### Extrait:
+++++

Après la chute du mur de Berlin le 9 novembre 1989, la techno devient la bande originale d’une génération où elle exprime et s’exprime dans la ville réunifiée. Cette dernière offre les espaces désaffectés de l’ex-RDA pour célébrer cette nouvelle union des jeunes de l’Est et de l’Ouest à travers la techno. Rapidement les artistes de Detroit sont accueillis à Berlin comme Underground Resistance composé de Jeff Mills et Mike Banks entre autres. D’un point de vue symbolique, ce sont deux villes jumelles car deux villes détruites. Cependant, Detroit est en déclin alors que Berlin est en renaissance au niveau politique et économique mais également architectural. On peut par exemple voir une grande ressemblance visuelle entre la vieille gare de Detroit et le temple de la musique techno berlinoise : le Berghain.
Le fer de lance de la réunification
En juillet 1989, alors que la ville est toujours coupée en deux, la première Love Parade berlinoise est organisée dans le but de lutter contre le mur qui la sépare. Le mot d’ordre de cette manifestation « Peace, love, unity & respect for one another » traduit l’esprit de communion qui régnait dans la capitale allemande. La rave devient une manifestation de la jeunesse populaire et se retrouve rapidement dans les codes vestimentaires à travers des vêtements estampillés « trance ». La Love parade synthétise l’euphorie de la scène techno. Pour définir la vision de ces utopistes de la musique techno, on peut employer le terme de « technocratie » au sens de « pouvoir de la techno ». Le morceau emblématique « Hardtrance, Acperience » de Hardfloor traduit très bien ce mouvement berlinois en utilisant des paliers successifs et infinis et traduisant ainsi les différents états d’esprit du danseur/raveur : la trance, l’abandon, l’oubli. La chute du mur crée à Berlin une utopie communautaire qui s’accomplit dans l’euphorie de la scène techno.
Le reflet de la ville réunifiée
La techno de Berlin évoque donc l’univers et le squelette architectural de la capitale allemande dont le son percutant résonne dans les lieux oubliés et abandonnés. Le morceau « Der Klag Der Familie » qui se traduit par « Le son de la famille » produit par 3 Phase et Matthias Roeingh devient l’hymne de la Love Parade et un classique de la scène underground. En 1992, année de la sortie du morceau, la Love Parade rassemble près de 150 000 personnes (contre 150 en 1989) qui reflètent encore l’esprit familial de ce rassemblement. À travers les pulsions percutantes de la basse et des percussions accompagnées de sonorités métalliques et pierreuses, le morceau nous immerge dans cet univers brut et industriel. Au cours des années 1990, le son de la techno berlinoise se radicalise et devient de plus en plus brutal, prenant une forme davantage minimaliste. Cet esthétisme triomphe ensuite dans des clubs comme le Tresor d’abord puis deux décennies plus tard dans l’antre du fameux Berghain.

+++++

### Données des exercices:
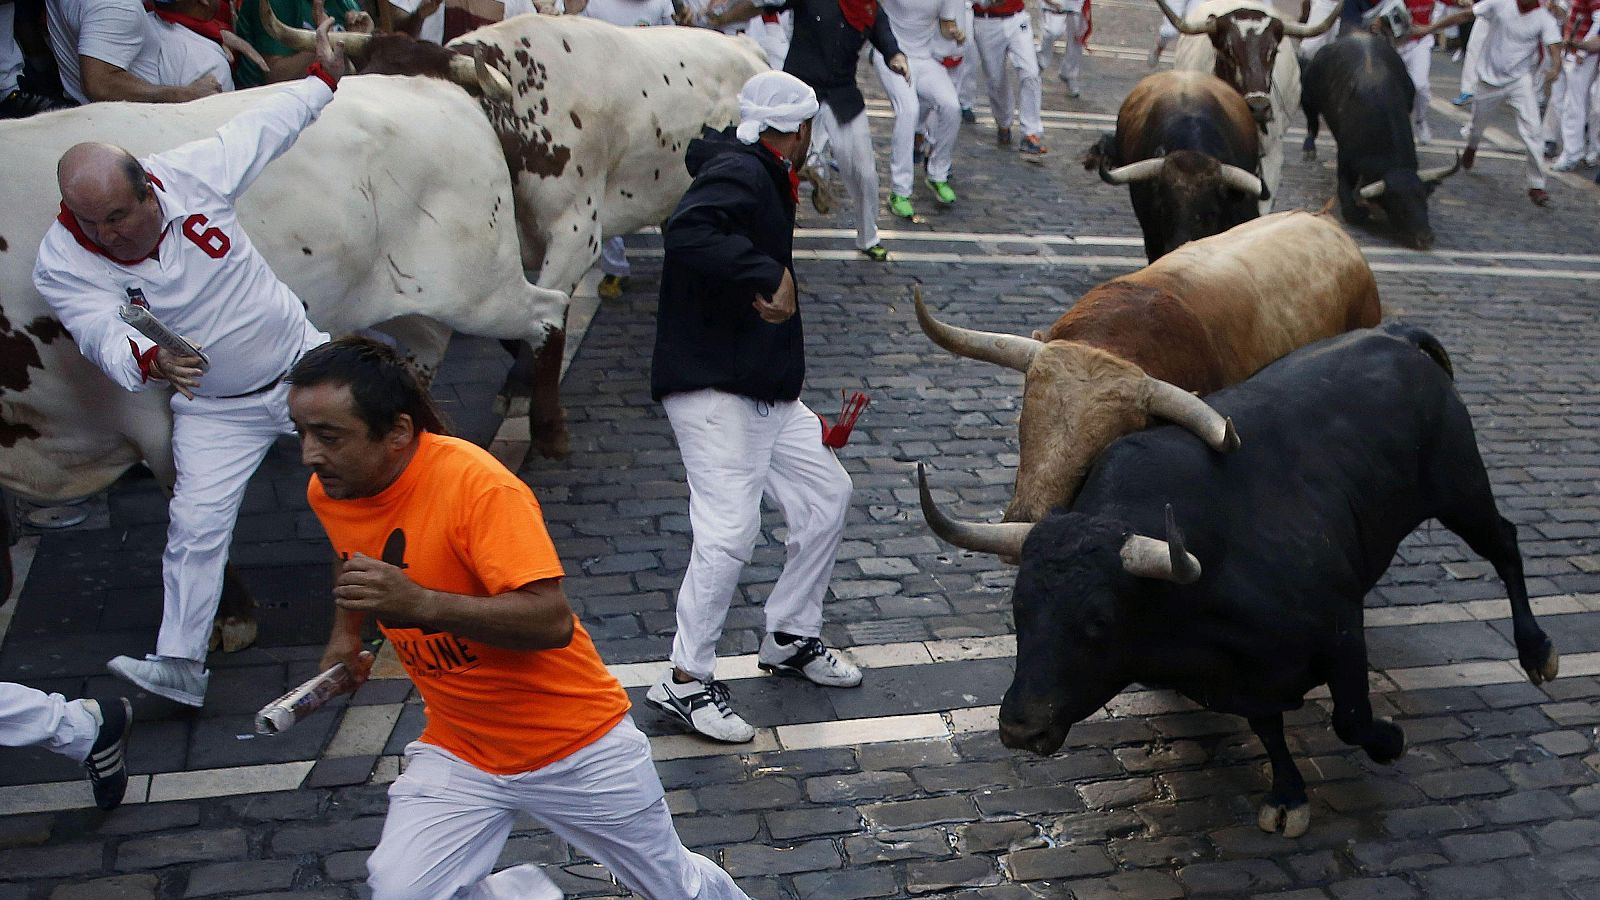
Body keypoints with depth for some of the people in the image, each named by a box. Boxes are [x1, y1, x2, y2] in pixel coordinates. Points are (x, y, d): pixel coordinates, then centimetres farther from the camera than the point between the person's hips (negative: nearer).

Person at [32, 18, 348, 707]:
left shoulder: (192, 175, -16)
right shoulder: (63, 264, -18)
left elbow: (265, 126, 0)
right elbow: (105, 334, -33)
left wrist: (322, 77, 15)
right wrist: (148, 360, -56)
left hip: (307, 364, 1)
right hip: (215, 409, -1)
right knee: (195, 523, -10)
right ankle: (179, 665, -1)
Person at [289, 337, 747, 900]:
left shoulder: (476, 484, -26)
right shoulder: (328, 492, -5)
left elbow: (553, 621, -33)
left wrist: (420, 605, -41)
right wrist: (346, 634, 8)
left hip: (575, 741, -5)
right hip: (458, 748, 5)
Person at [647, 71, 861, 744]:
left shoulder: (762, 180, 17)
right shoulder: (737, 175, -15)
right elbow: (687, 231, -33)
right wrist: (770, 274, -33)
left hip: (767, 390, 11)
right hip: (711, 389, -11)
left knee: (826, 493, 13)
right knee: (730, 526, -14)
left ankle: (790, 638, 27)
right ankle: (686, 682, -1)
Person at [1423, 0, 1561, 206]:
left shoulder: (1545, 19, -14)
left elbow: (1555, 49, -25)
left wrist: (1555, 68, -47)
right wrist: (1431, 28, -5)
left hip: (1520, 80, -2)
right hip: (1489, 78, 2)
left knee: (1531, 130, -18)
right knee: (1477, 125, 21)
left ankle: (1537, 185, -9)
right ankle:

+++++

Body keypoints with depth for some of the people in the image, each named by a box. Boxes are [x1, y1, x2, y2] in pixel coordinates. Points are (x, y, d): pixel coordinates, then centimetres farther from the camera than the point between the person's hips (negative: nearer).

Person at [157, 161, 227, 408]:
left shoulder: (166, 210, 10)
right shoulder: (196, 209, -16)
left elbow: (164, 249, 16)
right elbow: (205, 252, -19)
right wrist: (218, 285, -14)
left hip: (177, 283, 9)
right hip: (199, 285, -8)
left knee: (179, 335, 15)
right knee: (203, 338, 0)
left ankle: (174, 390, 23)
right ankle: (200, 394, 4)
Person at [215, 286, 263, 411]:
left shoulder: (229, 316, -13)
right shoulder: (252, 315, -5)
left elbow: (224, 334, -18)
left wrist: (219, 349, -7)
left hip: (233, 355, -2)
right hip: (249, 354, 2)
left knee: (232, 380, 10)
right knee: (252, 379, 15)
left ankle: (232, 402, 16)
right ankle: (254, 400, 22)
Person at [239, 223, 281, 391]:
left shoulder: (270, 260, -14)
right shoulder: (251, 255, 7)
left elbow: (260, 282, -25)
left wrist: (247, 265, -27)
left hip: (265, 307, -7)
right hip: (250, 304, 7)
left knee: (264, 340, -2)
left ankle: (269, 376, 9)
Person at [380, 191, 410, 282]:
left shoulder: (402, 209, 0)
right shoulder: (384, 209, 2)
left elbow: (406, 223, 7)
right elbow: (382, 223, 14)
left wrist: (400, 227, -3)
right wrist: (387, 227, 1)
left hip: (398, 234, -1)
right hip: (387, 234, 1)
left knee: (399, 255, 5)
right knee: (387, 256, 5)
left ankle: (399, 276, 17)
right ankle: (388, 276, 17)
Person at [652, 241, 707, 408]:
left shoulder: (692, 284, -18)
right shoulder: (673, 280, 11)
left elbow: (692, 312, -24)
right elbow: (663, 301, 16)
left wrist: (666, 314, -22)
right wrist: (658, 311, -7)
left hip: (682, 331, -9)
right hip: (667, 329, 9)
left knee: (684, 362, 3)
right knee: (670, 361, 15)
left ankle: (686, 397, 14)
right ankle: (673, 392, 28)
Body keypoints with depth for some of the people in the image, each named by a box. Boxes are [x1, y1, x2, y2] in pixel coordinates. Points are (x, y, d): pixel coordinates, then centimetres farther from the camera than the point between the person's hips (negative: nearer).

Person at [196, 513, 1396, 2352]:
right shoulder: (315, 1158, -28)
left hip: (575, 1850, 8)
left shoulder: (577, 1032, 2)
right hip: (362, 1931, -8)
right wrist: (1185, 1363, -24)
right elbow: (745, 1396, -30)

+++++

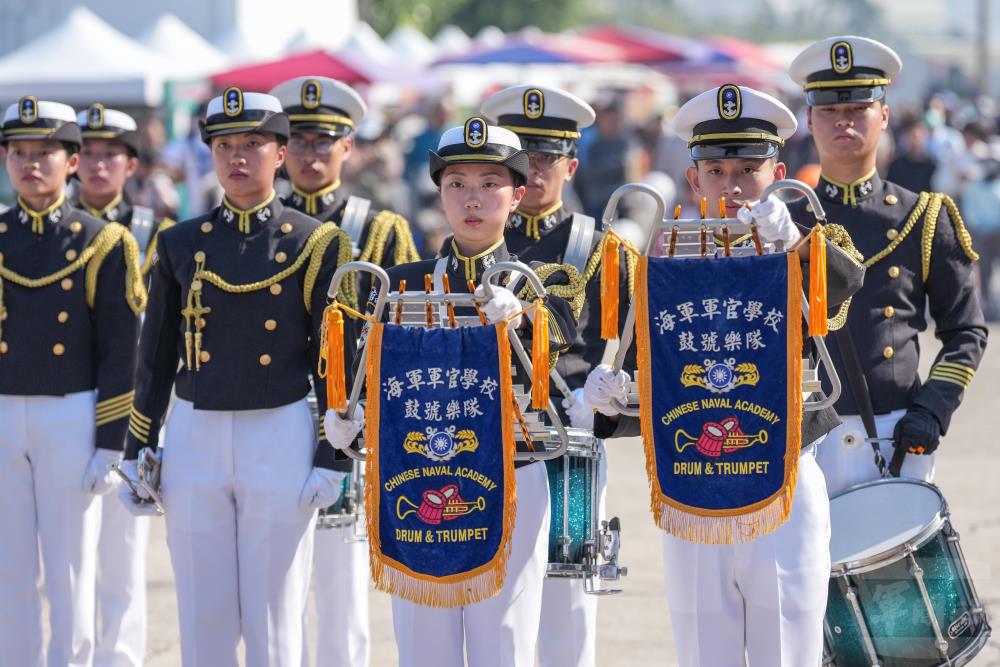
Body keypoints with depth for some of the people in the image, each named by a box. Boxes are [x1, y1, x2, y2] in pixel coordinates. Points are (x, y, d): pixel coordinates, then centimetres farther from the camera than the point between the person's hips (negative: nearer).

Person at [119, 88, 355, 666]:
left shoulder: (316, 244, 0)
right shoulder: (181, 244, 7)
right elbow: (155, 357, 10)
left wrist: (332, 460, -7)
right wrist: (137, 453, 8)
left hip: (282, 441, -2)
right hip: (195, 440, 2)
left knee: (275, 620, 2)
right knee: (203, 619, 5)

+++++

### Liste des activités:
**A)** D'après l'extrait, combien de personnes la Love Parade rassemble-t-elle en 1992 ?
**B)** Recopiez, s'il vous plaît, uniquement ces lignes de données, en-têtes compris, en décalant de 84 chaque nombre des coordonnées des points (x, y et d). Commencez à la ligne qui contient « right ankle: (388, 276, 17) » et arrêtez-vous après celle qui contient « left shoulder: (577, 1032, 2) ».

### Corrigé des exercices:
**A)** Près de 150 000 personnes.

**B)**
right ankle: (472, 360, 101)
Person at [652, 241, 707, 408]:
left shoulder: (776, 368, 66)
right shoulder: (757, 364, 95)
left elbow: (776, 396, 60)
right elbow: (747, 385, 100)
left wrist: (750, 398, 62)
right wrist: (742, 395, 77)
left hip: (766, 415, 75)
right hip: (751, 413, 93)
left knee: (768, 446, 87)
right knee: (754, 445, 99)
left ankle: (770, 481, 98)
right ankle: (757, 476, 112)
Body keypoints with depth for some of the people in the image, each named by a box. Boxes are [x1, y1, x2, y2] in pixel coordinates. Points are (x, y, d): pixel coordinates, then centimetres farther from the camera than the point between the person's hips (negative: nearer).

Person at [196, 513, 1396, 2352]:
right shoulder: (399, 1242, 56)
left hip: (659, 1934, 92)
left shoulder: (661, 1116, 86)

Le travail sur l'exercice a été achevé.